ÜBUNGSTEXT:
"""

Die Beziehung zwischen dem „Und-Denken“ und dem „Ist-Denken“ entspricht für Heidegger der Beziehung zwischen der Aussagewahrheit und der ursprünglichen Wahrheit. Auch in bezug auf Wahrheit fängt Heidegger mit der „metaphysischen Wahrheit“ an, kehrt zu den ursprünglichen Wahrheit zurück und ergänzt aufgrund der ursprünglichen Wahrheit die Wahrheit der Metaphysik.
„Das Wesen der Wahrheit erscheint der Metaphysik immer nur in der schon abkünftigen Gestalt der Wahrheit der Erkenntnis und der Aussage dieser.“123
Die Interpretationen um Heideggers „Kehre“ beziehen sich auf verschiedene Themen. Wenn man die „Kehre“ nur innerhalb „Sein und Zeit“ oder „Vom Wesen der Wahrheit“ oder „Was ist Metaphysik?“ betrachtet, ist es leicht, den Weg des Heideggerschen eigenen Denkens zu übersehen. Heideggers Logik bzw. Philosophie ist immer unterwegs. Wichtig ist, diesen Denkweg im Auge zu behalten. In Bezug auf diesen Weg können beispielsweise folgende Themen behandelt werden:
Sein und Zeit

Sein und Mensch

Sein und Grund

Sein und Wahrheit

Sein und Technik (Kunst)

Sein und Sprache



Sein und Nichts
Die „Kehre“ ist eine Logik, durch die Heidegger die Seinsvergessenheit bzw. die Metaphysik zu überwinden versucht. Zwischen den Grundwörtern, die mit „und“ nebeneinander stehen, herrscht die Gleichursprünglichkeitsbeziehung. Diese Logik ist zugleich der Denkweg Heideggers. Die „Kehre“ ist somit bei Heidegger das Philosophieren des Daseins. In diesem Sinne wäre es sehr einseitig, wenn man es so sähe, dass Heidegger die „Kehre“ nur in einer bestimmten Phase oder in einem Werk planen und dann später ausführen würde. Heideggers Denkweg an sich ist der Weg der „Kehre“.

"""

GEGEBENE INFORMATIONEN:

"""

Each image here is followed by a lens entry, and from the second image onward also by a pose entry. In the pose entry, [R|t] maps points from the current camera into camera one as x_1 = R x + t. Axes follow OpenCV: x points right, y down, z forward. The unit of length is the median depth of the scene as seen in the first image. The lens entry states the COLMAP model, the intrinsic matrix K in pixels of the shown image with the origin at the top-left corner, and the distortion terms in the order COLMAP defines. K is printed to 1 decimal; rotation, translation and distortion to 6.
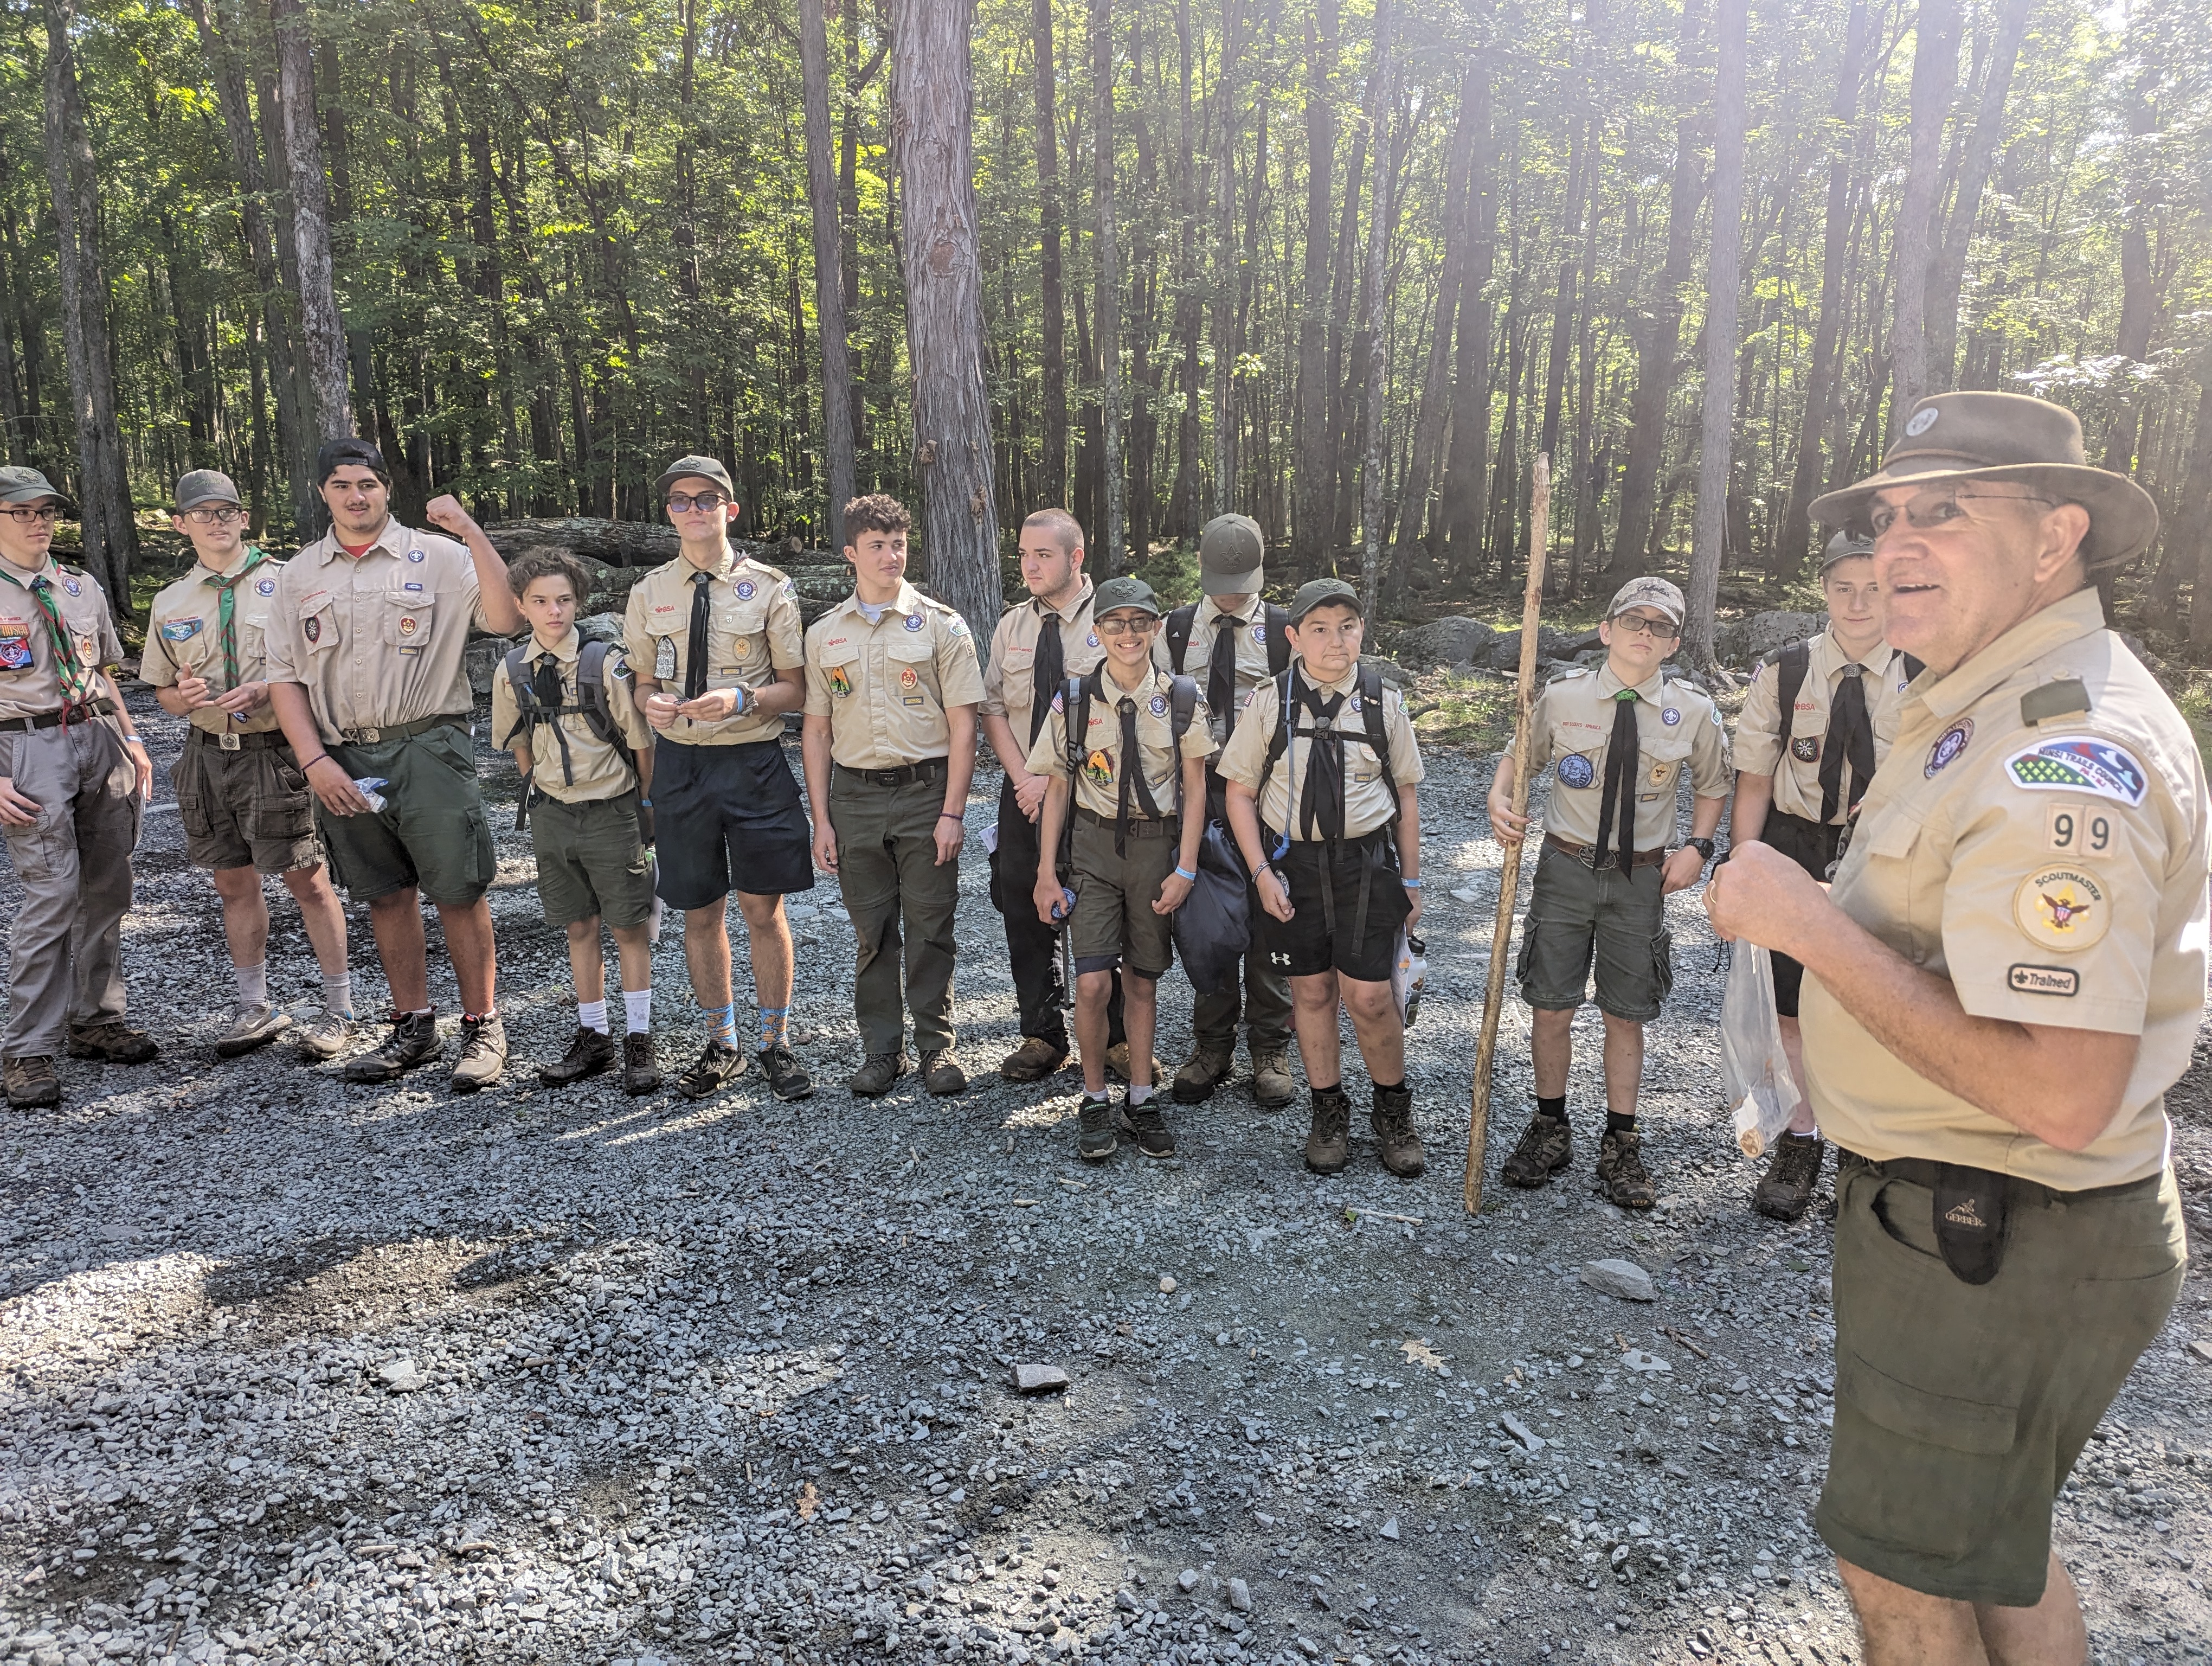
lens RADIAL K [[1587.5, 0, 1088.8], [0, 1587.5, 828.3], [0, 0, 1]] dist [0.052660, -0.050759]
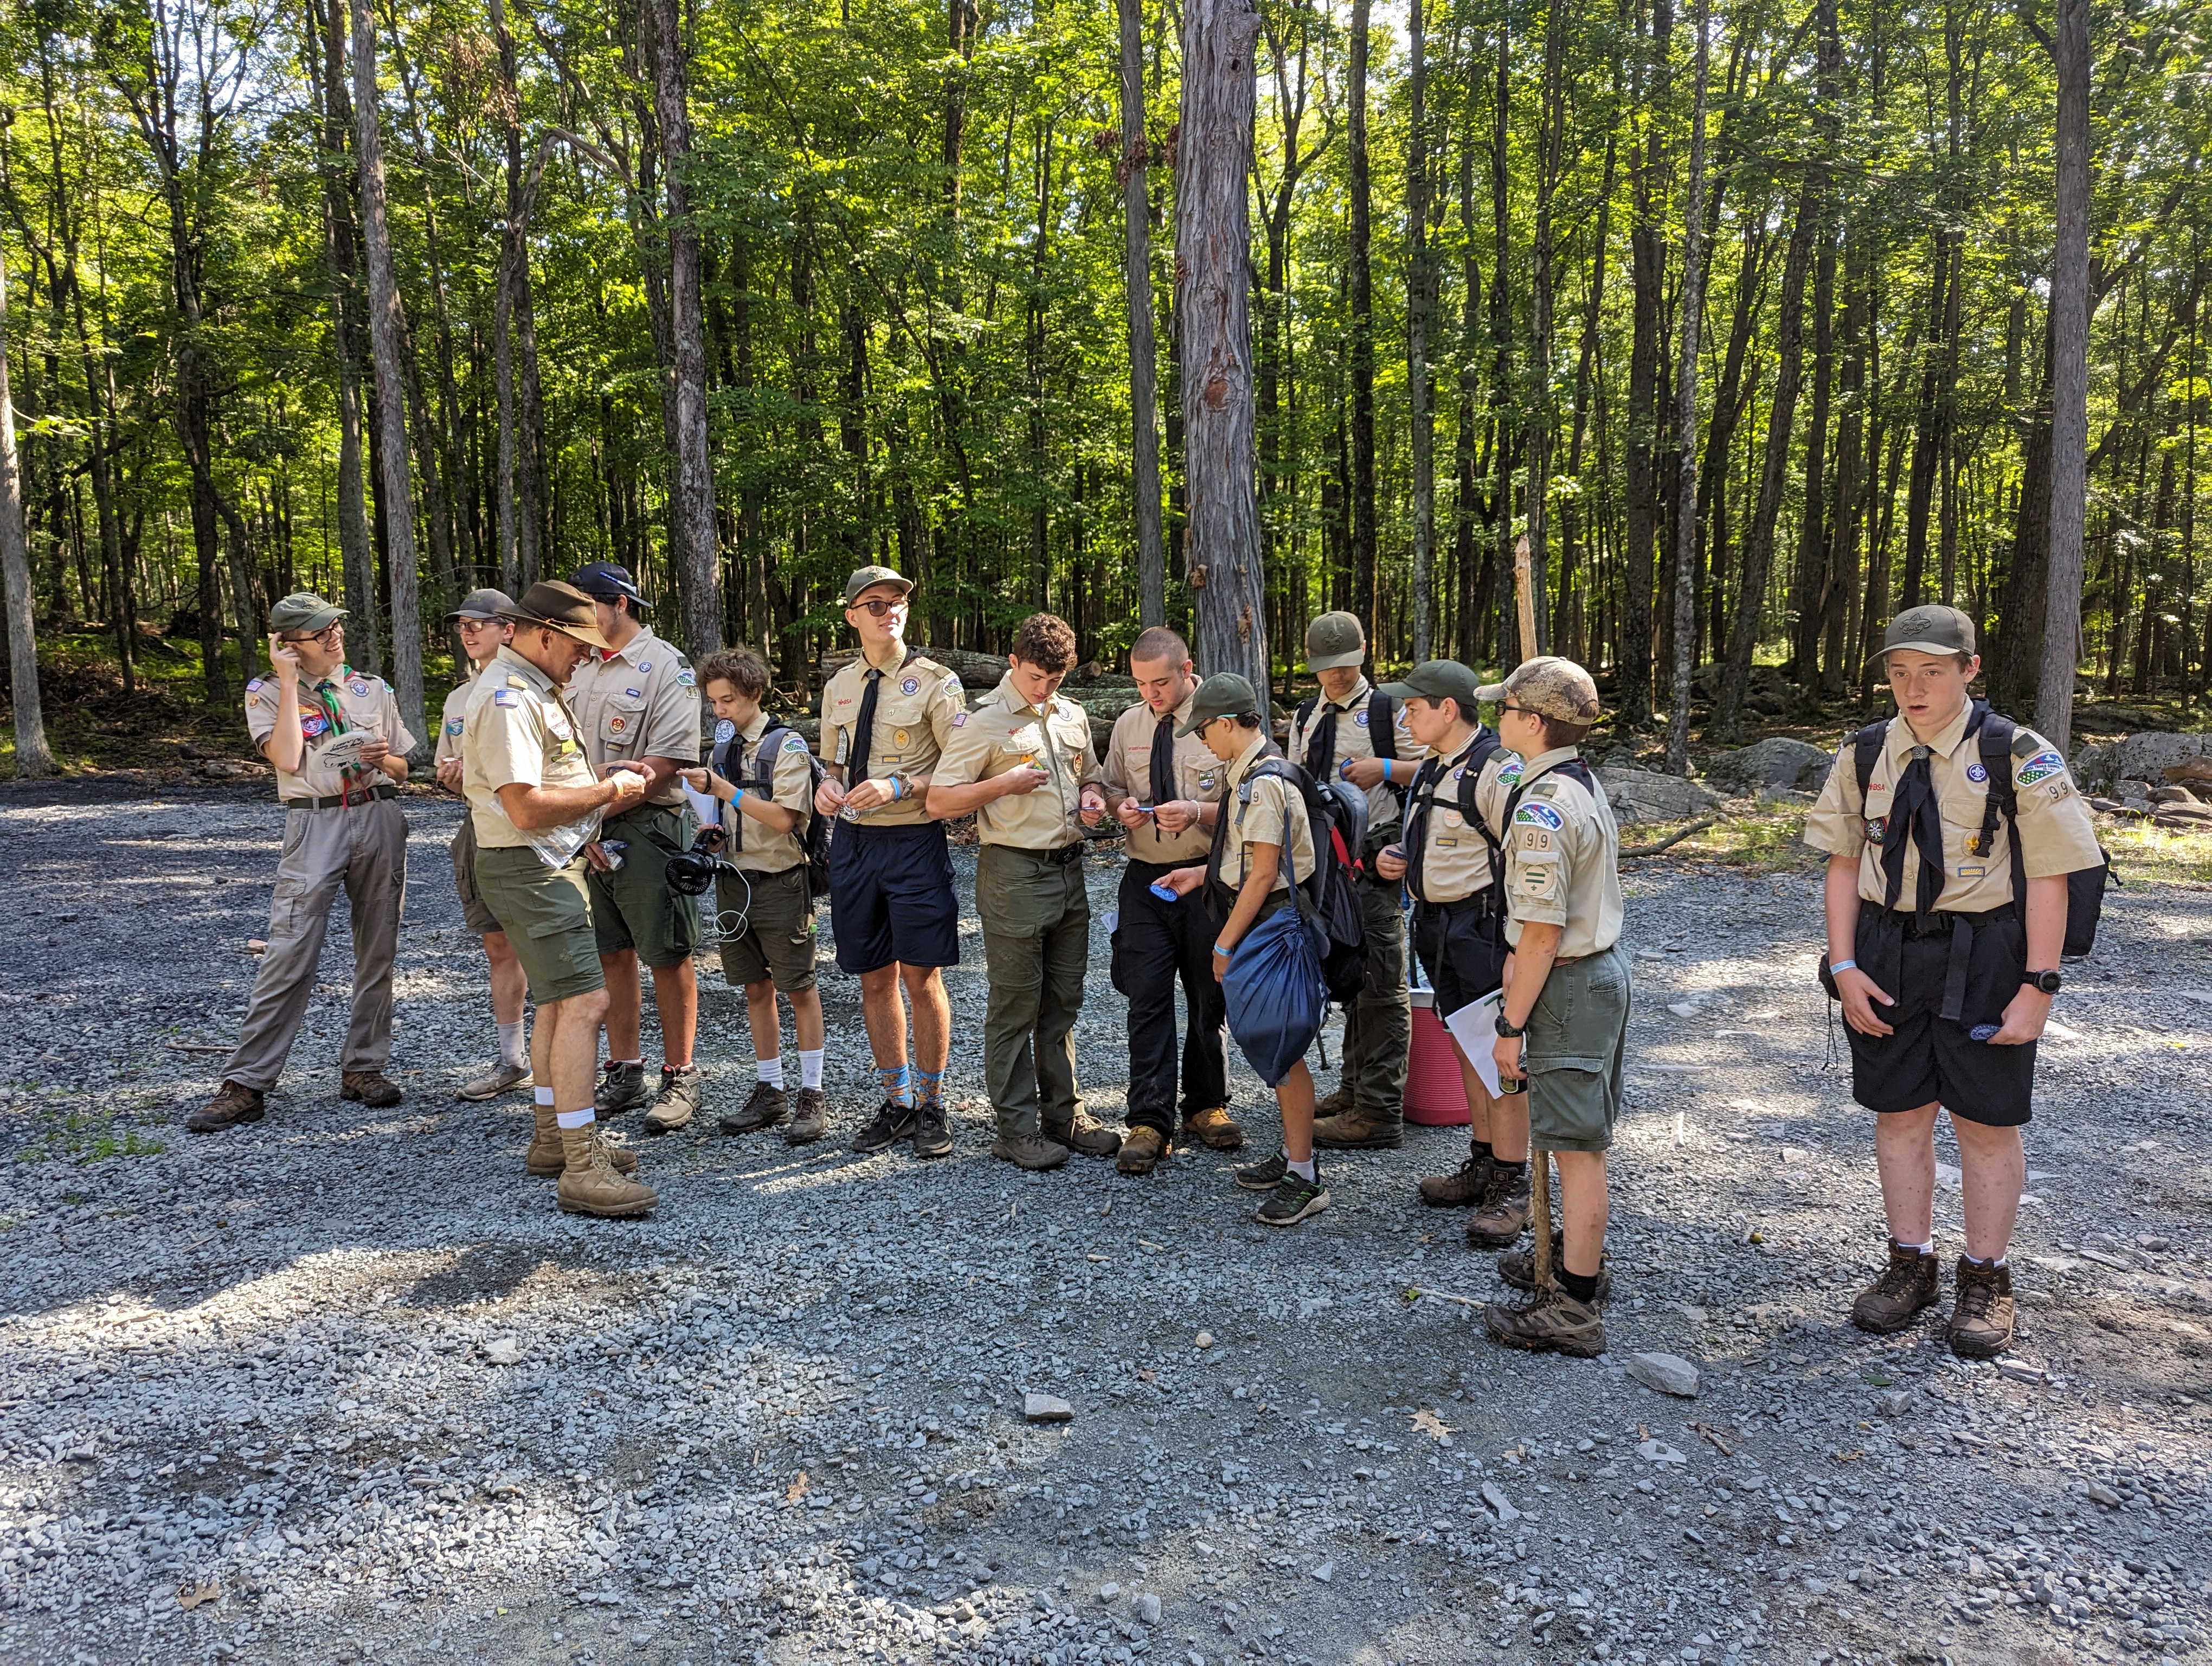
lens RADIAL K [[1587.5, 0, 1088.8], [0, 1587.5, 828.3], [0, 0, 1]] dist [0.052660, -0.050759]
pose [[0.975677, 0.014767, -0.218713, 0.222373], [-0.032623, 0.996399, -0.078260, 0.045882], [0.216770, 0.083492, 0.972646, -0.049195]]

"""
"""

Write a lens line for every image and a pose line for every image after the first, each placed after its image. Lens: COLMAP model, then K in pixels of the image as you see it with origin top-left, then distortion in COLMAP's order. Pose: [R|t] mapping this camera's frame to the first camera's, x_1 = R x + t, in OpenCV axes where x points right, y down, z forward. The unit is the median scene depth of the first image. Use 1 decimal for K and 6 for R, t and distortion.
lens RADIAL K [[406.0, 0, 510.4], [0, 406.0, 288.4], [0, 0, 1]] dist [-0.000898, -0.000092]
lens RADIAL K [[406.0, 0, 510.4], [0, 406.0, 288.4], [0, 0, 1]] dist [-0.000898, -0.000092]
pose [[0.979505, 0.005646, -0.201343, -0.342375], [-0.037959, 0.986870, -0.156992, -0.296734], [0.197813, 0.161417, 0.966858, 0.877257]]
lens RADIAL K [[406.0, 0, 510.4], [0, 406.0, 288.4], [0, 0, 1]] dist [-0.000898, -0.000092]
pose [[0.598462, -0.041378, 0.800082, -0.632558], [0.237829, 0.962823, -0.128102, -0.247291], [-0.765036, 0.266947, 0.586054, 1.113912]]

"""
"""

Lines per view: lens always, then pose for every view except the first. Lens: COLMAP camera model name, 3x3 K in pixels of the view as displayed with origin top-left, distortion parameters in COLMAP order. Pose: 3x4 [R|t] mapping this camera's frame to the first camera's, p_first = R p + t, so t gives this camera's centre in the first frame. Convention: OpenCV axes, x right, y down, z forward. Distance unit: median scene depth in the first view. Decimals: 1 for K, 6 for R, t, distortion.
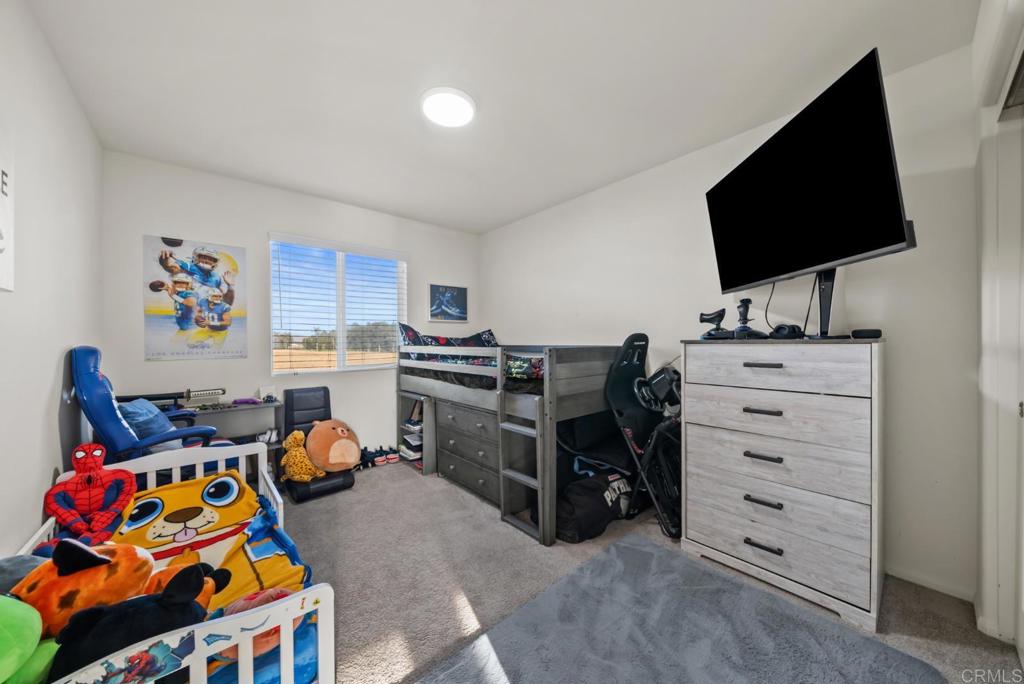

"""

AUFGABEN:
1. Was versucht Heidegger laut Übungstext mit der Logik der „Kehre“ zu überwinden?
2. Gib den Abschnitt des Übungstextes zwischen „Die Beziehung zwischen“ und „Wahrheit der Metaphysik.“ einschließlich wortgetreu wieder.

LÖSUNGEN:
1. Die Seinsvergessenheit bzw. die Metaphysik.

2.
Die Beziehung zwischen dem „Und-Denken“ und dem „Ist-Denken“ entspricht für Heidegger der Beziehung zwischen der Aussagewahrheit und der ursprünglichen Wahrheit. Auch in bezug auf Wahrheit fängt Heidegger mit der „metaphysischen Wahrheit“ an, kehrt zu den ursprünglichen Wahrheit zurück und ergänzt aufgrund der ursprünglichen Wahrheit die Wahrheit der Metaphysik.